Stevyn Guinnip’s father became a financial advisor when she was 11, and she recalls visiting his office and seeing the effort he poured into it, specifically in his first 10 years.
She also met other advisors and grasped the toll their work can take on their health and relationships.
Guinnip recalls that her father was offered several promotions, but he always declined.
“I was struck by that; who wouldn’t want to be promoted? But when I asked my father, he said, ‘Yes, but I know what I have to give up. I know what the cost is to me.’”
This realization led Guinnip into the health and wellness field. She spent two decades trying to help people prepare for a healthy retirement. But while living in Australia, she experienced a life-threatening health crisis that led her to understand the interconnectedness between managing one’s health and wealth.
Soon after, Guinnip founded Grow Wellthy, working with financial advisors and their clients to encourage healthy practices to better their retirement. It was simultaneously a new path and one she’d prepared for her entire life.
“Once I started speaking that language, that health is an asset, it’s a really easy skill transfer for people who understand financial concepts,” she said. “To realize they can treat their health like one of their asset buckets, track trends and protect it for the future, and grow it in different ways.”
To Guinnip, the innate stress of handling money (whether an advisor’s own or their clients’) can create a “toxic cocktail,” combining the sedentariness of an advisor’s typical workday with the stress of market volatility.
Grow Wellthy has several facets, and participants begin with a six-week strategy session (costing $3,000), creating a plan with Guinnip to get their health on track (there are group sessions, as well as individual conversations). Most participants graduate into a membership with rates starting at $512/month.
The solutions vary, depending on the problem; one advisor simply needed a footwear change to make exercise easier, while another reconfigured his meal plan to lose weight while keeping weekend cookouts. Advisors’ ages range from those in their 30s to their 70s, and include several second-generation planners who want to live different, healthier lives from their parents.
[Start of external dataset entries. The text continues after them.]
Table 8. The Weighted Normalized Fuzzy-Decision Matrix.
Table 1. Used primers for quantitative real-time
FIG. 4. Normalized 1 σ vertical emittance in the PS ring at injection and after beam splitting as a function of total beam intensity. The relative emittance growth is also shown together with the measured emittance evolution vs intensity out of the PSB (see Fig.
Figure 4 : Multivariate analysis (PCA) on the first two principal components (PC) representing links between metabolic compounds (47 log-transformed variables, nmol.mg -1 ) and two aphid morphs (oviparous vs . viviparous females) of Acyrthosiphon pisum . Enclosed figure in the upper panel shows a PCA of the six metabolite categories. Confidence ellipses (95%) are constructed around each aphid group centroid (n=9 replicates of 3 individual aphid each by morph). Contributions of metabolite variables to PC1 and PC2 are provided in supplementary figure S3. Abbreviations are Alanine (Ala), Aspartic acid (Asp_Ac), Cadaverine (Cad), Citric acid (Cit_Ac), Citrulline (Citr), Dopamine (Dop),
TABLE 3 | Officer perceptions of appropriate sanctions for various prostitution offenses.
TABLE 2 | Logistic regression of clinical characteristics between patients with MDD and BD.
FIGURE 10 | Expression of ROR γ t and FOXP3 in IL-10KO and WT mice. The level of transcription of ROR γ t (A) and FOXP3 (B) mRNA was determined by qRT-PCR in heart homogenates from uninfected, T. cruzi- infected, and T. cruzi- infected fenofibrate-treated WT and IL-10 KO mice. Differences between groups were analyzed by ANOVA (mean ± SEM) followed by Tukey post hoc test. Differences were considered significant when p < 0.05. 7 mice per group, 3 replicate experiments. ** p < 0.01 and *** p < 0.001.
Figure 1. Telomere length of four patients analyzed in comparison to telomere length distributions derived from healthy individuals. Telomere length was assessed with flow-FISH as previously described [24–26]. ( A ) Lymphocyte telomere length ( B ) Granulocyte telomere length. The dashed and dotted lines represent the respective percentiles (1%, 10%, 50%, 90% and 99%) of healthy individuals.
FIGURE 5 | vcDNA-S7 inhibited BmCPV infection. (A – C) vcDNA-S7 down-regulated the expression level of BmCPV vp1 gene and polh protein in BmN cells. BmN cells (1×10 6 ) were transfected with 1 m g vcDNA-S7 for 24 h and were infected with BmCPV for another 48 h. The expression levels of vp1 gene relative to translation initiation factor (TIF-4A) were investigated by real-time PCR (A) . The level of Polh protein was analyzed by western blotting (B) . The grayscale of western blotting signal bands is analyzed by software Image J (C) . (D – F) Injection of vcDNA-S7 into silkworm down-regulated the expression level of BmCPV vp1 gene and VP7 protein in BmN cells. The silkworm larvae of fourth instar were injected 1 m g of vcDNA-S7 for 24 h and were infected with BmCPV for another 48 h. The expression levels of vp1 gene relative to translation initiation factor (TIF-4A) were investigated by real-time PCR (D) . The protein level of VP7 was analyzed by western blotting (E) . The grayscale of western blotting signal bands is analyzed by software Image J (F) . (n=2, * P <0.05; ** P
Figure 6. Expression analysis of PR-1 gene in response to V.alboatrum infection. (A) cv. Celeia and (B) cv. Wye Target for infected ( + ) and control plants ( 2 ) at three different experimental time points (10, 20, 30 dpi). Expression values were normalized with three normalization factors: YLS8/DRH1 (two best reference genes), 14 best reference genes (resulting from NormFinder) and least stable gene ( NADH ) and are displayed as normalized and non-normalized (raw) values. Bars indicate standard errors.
In 2023, Grow Wellthy will offer quarterly wealth webinars to connect directly with advisors’ clients.
Guinnip said the webinars (with registration opening in November) will allow advisors to start difficult conversations about a client’s health without inadvertently coming across as judgmental.
“The bottom line is stopping to assess why you’re doing what you’re doing,” Guinnip said. “Is it worth what you’re doing? And what is that cost?”